It is footy finals week in Victoria and for once a local team is in with a chance so there was no surprise that the Victorian State Government announced yesterday that it would be making a contribution for construction at the Geelong Football Club’s Kardinia Park home ground. Providing $6 million toward the cost of redeveloping the Ross Drew Stand was the least new Premier John Brumby could do for the man who stepped down to give him the job. Steve Bracks is a blue and white hooped stripe tragic and what better going away present could a Geelong supporter get.

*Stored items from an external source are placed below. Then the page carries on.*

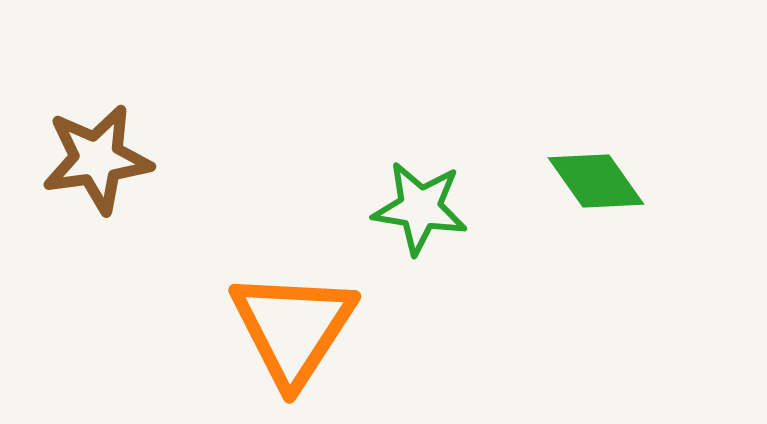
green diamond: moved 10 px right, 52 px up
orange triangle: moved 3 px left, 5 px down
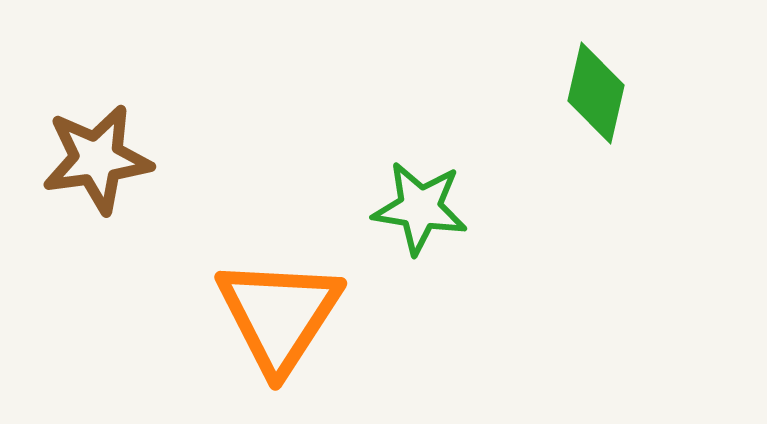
green diamond: moved 88 px up; rotated 48 degrees clockwise
orange triangle: moved 14 px left, 13 px up
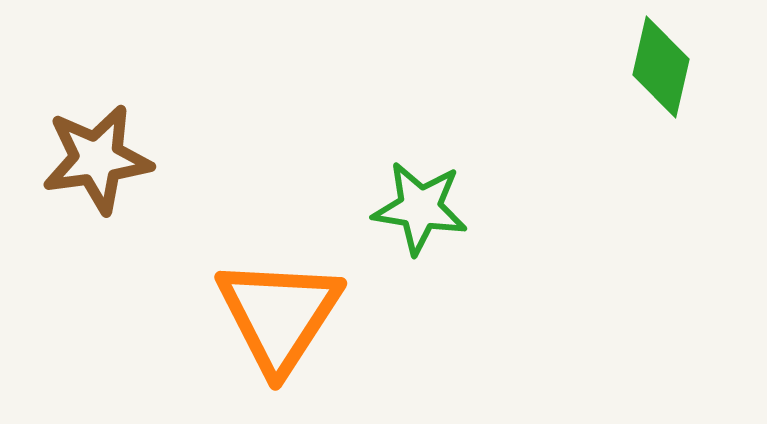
green diamond: moved 65 px right, 26 px up
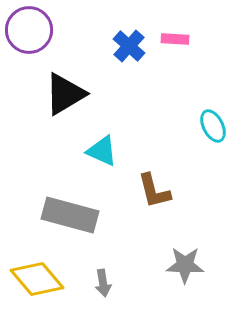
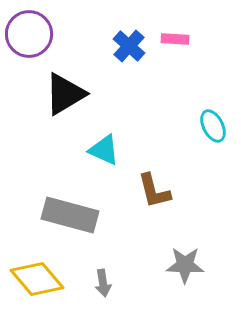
purple circle: moved 4 px down
cyan triangle: moved 2 px right, 1 px up
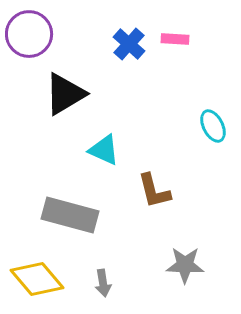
blue cross: moved 2 px up
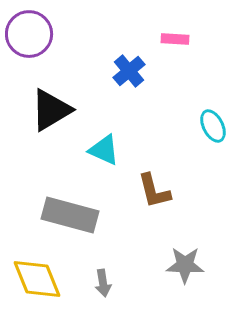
blue cross: moved 27 px down; rotated 8 degrees clockwise
black triangle: moved 14 px left, 16 px down
yellow diamond: rotated 18 degrees clockwise
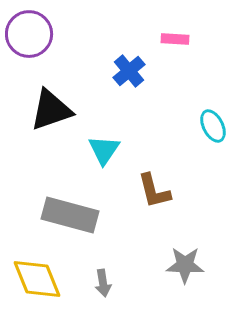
black triangle: rotated 12 degrees clockwise
cyan triangle: rotated 40 degrees clockwise
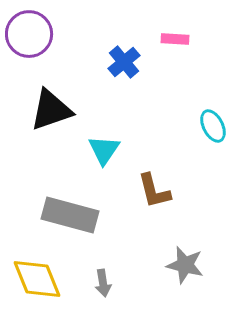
blue cross: moved 5 px left, 9 px up
gray star: rotated 12 degrees clockwise
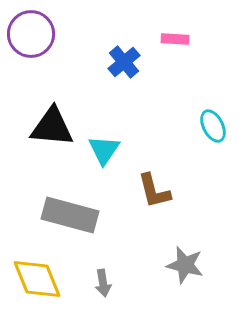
purple circle: moved 2 px right
black triangle: moved 1 px right, 17 px down; rotated 24 degrees clockwise
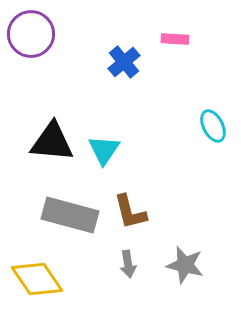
black triangle: moved 15 px down
brown L-shape: moved 24 px left, 21 px down
yellow diamond: rotated 12 degrees counterclockwise
gray arrow: moved 25 px right, 19 px up
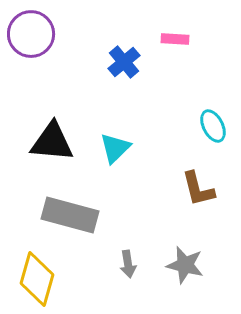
cyan triangle: moved 11 px right, 2 px up; rotated 12 degrees clockwise
brown L-shape: moved 68 px right, 23 px up
yellow diamond: rotated 50 degrees clockwise
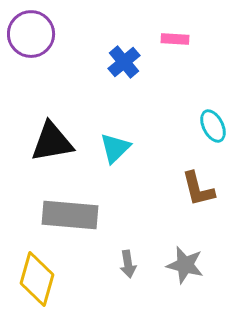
black triangle: rotated 15 degrees counterclockwise
gray rectangle: rotated 10 degrees counterclockwise
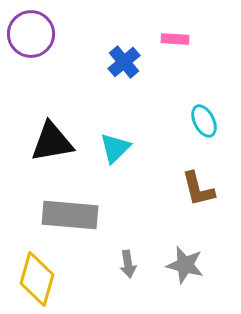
cyan ellipse: moved 9 px left, 5 px up
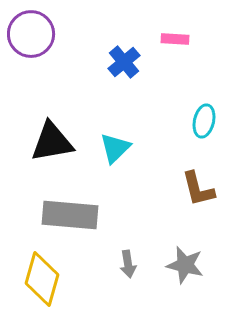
cyan ellipse: rotated 40 degrees clockwise
yellow diamond: moved 5 px right
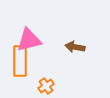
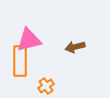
brown arrow: rotated 24 degrees counterclockwise
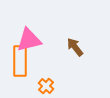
brown arrow: rotated 66 degrees clockwise
orange cross: rotated 14 degrees counterclockwise
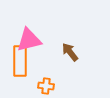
brown arrow: moved 5 px left, 5 px down
orange cross: rotated 35 degrees counterclockwise
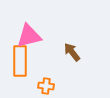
pink triangle: moved 4 px up
brown arrow: moved 2 px right
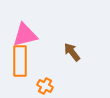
pink triangle: moved 4 px left, 1 px up
orange cross: moved 1 px left; rotated 21 degrees clockwise
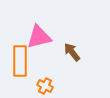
pink triangle: moved 14 px right, 2 px down
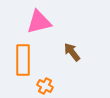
pink triangle: moved 15 px up
orange rectangle: moved 3 px right, 1 px up
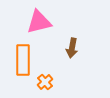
brown arrow: moved 4 px up; rotated 132 degrees counterclockwise
orange cross: moved 4 px up; rotated 21 degrees clockwise
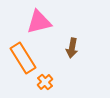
orange rectangle: moved 2 px up; rotated 32 degrees counterclockwise
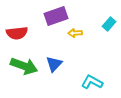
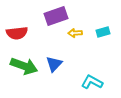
cyan rectangle: moved 6 px left, 8 px down; rotated 32 degrees clockwise
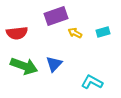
yellow arrow: rotated 32 degrees clockwise
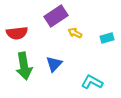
purple rectangle: rotated 15 degrees counterclockwise
cyan rectangle: moved 4 px right, 6 px down
green arrow: rotated 60 degrees clockwise
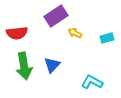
blue triangle: moved 2 px left, 1 px down
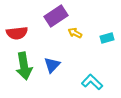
cyan L-shape: rotated 15 degrees clockwise
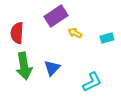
red semicircle: rotated 100 degrees clockwise
blue triangle: moved 3 px down
cyan L-shape: rotated 110 degrees clockwise
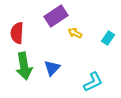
cyan rectangle: moved 1 px right; rotated 40 degrees counterclockwise
cyan L-shape: moved 1 px right
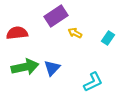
red semicircle: rotated 80 degrees clockwise
green arrow: moved 1 px right, 1 px down; rotated 92 degrees counterclockwise
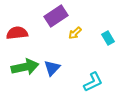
yellow arrow: rotated 72 degrees counterclockwise
cyan rectangle: rotated 64 degrees counterclockwise
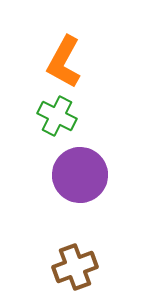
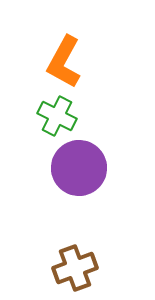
purple circle: moved 1 px left, 7 px up
brown cross: moved 1 px down
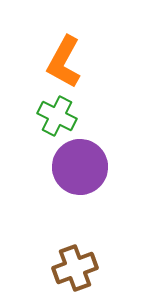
purple circle: moved 1 px right, 1 px up
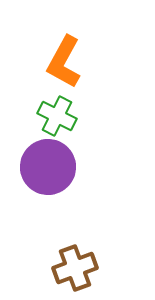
purple circle: moved 32 px left
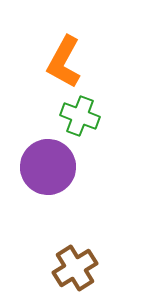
green cross: moved 23 px right; rotated 6 degrees counterclockwise
brown cross: rotated 12 degrees counterclockwise
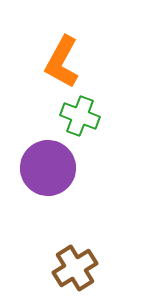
orange L-shape: moved 2 px left
purple circle: moved 1 px down
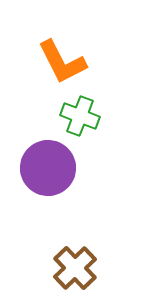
orange L-shape: rotated 56 degrees counterclockwise
brown cross: rotated 12 degrees counterclockwise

What did surprise me was that the Federal Government had not been involved. Before the last election Prime Minister John Howard hand balled a few million to the Bulldogs from Footscray to improve their training facilities. Had the PM lost his touch? Perhaps Geelong had not sent him a track suit.

A quick bit of googling showed I should not have doubted. The State Labor Government was the johnny-come-lately with the sports lovers from Canberra having contributed to the Cats’ coffers last week. I had simply missed the announcement among the torrent of football reporting at the weekend.

Being the consummate team player, Mr Howard had brought Treasurer Peter Costello off the interchange bench to do the honours last Friday – just before Geelong won its way through to the grand final by beating Collingwood. Standing alongside the Geelong coach Mark Thompson at the MCG, the Treasurer announced a $14 million contribution to the total cost of $25 million.

That the announcement did not get a big run in the Melbourne media perhaps was a deliberate ploy on Mr Costello’s part. A devoted Essendon fan he was probably more interested in helping to lure coach Thompson back to Windy Hill than celebrating improved training facilities for Geelong. Mr Costello, ever the politician, had, in any case, done the right thing by the Liberal candidate in the seat of Corio by earlier leaking the announcement to the Geelong Advertiser

Geelong Football Club president Frank Costa called it “a fairytale at the moment the way things are falling into place for us”.

“This is the result of very good planning by a lot of people down at the football club, such as Brian Cook, and we made our first approach to Canberra 12 months ago.”

Good timing indeed – right at the end of the electoral cycle when governments are free and easy with the money of taxpayers. In politics, as in football, timing is everything.